Thailand is recognized as a powerhouse in pickup trucks with advanced manufacturing and assembly technologies, on a par with those applied in Japan and South Korea, Truong Kim Phong, director of sales and marketing of Ford Vietnam, told Phap Luat TP.HCM.
In addition, Thai pickup trucks are eligible for tax incentives when imported into Vietnam, including a five percent import tariff on a CBU, a representative of Vietnamese importer Truong Hai Auto Corporation (Thaco) told the Ho Chi Minh City-based newspaper.
Vichai Jirathiyut, president of the Thailand Automotive Institute, told a press conference in Ho Chi Minh City in April last year that the Thais were focusing on manufacturing pickup trucks weighing less than one metric ton and eco-friendly vehicles, as Thailand has the highest vehicle emissions standards regionally.
Thailand’s automobile production topped 2.8 million units in 2014 with 18 foreign-owned manufacturers including Honda, Isuzu, Mitsubishi, BMW, GM, and Tata, he said.

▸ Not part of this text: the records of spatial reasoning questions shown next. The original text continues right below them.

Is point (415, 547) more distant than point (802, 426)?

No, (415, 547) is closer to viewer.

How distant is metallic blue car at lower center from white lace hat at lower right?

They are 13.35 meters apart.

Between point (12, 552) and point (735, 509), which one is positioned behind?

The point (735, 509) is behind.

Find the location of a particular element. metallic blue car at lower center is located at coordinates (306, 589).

The aging 67-million-strong Thai market buys around 880,000 units per year, but as the Thai automotive market is plummeting, the 90-million-plus market of Vietnam with a younger age group will have higher demand for personal vehicles in the future, Vichai said at the conference.

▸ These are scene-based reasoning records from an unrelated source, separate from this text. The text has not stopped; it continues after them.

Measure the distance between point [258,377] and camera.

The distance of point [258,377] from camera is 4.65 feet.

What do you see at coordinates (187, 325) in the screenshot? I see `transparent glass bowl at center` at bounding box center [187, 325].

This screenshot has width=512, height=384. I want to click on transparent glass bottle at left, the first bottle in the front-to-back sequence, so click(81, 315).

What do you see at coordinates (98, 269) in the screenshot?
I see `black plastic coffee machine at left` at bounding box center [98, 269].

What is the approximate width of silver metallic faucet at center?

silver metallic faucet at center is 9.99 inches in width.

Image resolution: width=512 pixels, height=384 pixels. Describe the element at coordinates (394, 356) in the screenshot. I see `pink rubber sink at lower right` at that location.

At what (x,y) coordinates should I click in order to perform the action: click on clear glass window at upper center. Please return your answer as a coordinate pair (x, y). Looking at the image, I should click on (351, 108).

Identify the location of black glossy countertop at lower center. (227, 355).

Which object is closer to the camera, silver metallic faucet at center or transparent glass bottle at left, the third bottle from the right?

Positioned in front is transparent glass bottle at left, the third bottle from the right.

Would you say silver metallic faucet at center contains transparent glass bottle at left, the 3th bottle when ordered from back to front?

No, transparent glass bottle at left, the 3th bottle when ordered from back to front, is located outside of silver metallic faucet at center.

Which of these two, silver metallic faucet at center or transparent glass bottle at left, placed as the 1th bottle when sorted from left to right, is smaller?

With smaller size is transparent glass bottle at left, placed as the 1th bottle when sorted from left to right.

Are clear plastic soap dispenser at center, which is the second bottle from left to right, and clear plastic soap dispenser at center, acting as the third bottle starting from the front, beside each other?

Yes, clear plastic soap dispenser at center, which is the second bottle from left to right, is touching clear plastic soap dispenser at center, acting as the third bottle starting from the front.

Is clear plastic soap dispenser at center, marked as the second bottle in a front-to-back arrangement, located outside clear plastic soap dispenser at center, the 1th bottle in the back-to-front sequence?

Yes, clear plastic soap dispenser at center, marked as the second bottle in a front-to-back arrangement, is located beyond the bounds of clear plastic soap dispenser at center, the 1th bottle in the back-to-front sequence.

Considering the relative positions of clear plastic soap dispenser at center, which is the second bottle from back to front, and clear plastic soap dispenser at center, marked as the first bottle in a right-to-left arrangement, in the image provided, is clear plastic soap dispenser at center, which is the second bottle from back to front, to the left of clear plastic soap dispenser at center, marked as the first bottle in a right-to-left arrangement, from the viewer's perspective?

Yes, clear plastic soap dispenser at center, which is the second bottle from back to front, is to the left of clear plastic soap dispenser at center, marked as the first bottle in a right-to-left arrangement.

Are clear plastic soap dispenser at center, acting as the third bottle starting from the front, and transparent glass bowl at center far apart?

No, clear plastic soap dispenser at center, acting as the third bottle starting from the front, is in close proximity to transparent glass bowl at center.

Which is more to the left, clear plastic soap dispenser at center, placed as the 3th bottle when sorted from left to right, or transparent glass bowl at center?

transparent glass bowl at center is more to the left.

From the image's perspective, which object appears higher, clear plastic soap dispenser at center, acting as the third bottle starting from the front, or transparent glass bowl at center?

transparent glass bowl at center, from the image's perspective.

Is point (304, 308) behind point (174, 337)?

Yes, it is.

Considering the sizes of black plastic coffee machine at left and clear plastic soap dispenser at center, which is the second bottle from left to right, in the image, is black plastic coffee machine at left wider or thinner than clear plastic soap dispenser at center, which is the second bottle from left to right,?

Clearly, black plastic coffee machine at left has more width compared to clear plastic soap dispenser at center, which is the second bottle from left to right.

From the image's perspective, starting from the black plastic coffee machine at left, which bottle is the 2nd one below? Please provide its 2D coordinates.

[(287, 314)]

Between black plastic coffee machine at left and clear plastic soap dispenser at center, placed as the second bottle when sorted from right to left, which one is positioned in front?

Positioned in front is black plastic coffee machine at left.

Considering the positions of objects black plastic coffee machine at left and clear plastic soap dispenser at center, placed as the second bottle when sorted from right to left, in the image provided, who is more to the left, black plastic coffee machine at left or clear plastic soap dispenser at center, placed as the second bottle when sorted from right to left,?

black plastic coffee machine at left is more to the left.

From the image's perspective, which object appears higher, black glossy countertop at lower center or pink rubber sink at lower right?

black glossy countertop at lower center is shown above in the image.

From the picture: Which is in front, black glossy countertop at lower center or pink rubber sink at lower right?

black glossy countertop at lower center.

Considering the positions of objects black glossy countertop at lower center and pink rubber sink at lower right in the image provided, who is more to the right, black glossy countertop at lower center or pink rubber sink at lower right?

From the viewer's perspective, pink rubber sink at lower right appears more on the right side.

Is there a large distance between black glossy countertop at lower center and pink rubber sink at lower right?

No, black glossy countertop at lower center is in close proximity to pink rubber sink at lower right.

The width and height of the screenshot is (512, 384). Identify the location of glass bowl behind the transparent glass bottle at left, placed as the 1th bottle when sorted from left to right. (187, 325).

But it is not just the Thai automobile industry, which many foreign carmakers are standing behind, that is benefiting from the car-buying rush of Vietnamese people, but the Vietnamese car industry, which is also led by foreign-owned firms, is also making a killing.
Official numbers released by the Vietnam Automobile Manufacturers\' Association on December 9 showed that the domestic auto market continues to accelerate rapidly when VAMA members sold nearly 215,520 units within 11 months, up 57 percent year on year, and the first time in history the sales of VAMA have reached a milestone of 200,000 vehicles a year.
With Vietnam’s gross domestic product expanding 6.68 percent in 2015, the biggest in the last five years, and projected to rise 6.7 percent next year, which will push more Vietnamese families into the middle-income class, foreign carmakers, based in Vietnam and elsewhere, including Thailand, may be sighing in relief as the search for another attractive market bears fruit.